Dataset items:

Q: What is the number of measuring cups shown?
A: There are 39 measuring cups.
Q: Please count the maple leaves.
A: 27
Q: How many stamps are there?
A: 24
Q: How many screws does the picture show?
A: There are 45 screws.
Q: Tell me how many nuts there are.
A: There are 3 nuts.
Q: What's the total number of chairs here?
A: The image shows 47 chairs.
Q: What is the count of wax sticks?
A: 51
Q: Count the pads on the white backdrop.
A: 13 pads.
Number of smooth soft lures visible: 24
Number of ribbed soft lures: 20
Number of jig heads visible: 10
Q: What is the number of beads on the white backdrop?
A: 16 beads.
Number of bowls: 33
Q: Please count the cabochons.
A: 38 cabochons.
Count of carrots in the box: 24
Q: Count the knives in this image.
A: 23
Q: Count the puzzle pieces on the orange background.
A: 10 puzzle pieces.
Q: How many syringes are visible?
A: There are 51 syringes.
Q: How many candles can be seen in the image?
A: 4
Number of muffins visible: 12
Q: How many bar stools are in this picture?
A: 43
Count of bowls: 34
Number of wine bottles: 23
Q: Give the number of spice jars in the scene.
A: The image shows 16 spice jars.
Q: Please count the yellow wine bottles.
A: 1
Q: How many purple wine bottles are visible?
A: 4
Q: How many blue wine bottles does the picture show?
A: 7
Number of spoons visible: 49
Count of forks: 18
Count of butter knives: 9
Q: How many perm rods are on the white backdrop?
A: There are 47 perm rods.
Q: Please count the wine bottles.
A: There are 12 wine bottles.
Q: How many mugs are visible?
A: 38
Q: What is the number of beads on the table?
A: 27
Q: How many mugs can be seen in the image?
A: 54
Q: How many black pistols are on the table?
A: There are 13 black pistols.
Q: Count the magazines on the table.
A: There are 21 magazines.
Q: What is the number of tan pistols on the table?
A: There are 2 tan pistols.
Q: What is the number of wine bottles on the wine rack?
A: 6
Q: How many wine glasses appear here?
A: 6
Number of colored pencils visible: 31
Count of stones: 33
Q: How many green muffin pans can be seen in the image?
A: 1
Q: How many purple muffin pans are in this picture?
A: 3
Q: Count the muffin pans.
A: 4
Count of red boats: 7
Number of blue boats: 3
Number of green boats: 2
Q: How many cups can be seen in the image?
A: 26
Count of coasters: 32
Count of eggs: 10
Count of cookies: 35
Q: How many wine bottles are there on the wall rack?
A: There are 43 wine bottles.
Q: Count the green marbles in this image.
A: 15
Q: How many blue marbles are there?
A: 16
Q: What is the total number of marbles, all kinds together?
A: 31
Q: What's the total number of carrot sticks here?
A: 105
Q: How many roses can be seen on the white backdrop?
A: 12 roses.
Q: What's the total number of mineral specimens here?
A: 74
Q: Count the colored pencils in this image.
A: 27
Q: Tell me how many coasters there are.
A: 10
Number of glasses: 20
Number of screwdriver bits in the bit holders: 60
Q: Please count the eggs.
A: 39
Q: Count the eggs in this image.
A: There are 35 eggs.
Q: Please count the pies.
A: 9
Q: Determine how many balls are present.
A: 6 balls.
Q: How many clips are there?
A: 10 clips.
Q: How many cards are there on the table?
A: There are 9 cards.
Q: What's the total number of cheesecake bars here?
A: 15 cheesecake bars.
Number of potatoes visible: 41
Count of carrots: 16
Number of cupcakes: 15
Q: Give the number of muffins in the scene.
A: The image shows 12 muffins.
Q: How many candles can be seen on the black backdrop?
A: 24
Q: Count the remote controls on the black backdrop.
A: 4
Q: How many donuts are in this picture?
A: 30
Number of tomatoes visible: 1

• [Problem] Write out the data word for word, starting at the line that contains "Q: How many donuts are in this picture?" and ending at the last line of the data.

• [Worked answer]
Q: How many donuts are in this picture?
A: 30
Number of tomatoes visible: 1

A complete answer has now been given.